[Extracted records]

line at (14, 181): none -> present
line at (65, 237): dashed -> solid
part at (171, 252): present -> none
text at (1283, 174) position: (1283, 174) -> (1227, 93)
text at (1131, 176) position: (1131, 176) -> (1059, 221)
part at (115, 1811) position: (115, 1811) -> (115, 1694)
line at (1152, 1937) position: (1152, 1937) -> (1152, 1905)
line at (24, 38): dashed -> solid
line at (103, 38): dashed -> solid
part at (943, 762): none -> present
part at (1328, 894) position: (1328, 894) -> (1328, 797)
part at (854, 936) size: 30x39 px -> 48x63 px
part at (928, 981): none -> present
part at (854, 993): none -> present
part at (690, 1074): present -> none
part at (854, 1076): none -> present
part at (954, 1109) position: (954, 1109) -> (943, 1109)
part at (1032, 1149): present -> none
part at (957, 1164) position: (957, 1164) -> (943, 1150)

Given instruction >>
Rewrite every line of the entries above, putting "dotted" wherever "dashed" appears and leaving everything else unchanged.

Written response >>
line at (14, 181): none -> present
line at (65, 237): dotted -> solid
part at (171, 252): present -> none
text at (1283, 174) position: (1283, 174) -> (1227, 93)
text at (1131, 176) position: (1131, 176) -> (1059, 221)
part at (115, 1811) position: (115, 1811) -> (115, 1694)
line at (1152, 1937) position: (1152, 1937) -> (1152, 1905)
line at (24, 38): dotted -> solid
line at (103, 38): dotted -> solid
part at (943, 762): none -> present
part at (1328, 894) position: (1328, 894) -> (1328, 797)
part at (854, 936) size: 30x39 px -> 48x63 px
part at (928, 981): none -> present
part at (854, 993): none -> present
part at (690, 1074): present -> none
part at (854, 1076): none -> present
part at (954, 1109) position: (954, 1109) -> (943, 1109)
part at (1032, 1149): present -> none
part at (957, 1164) position: (957, 1164) -> (943, 1150)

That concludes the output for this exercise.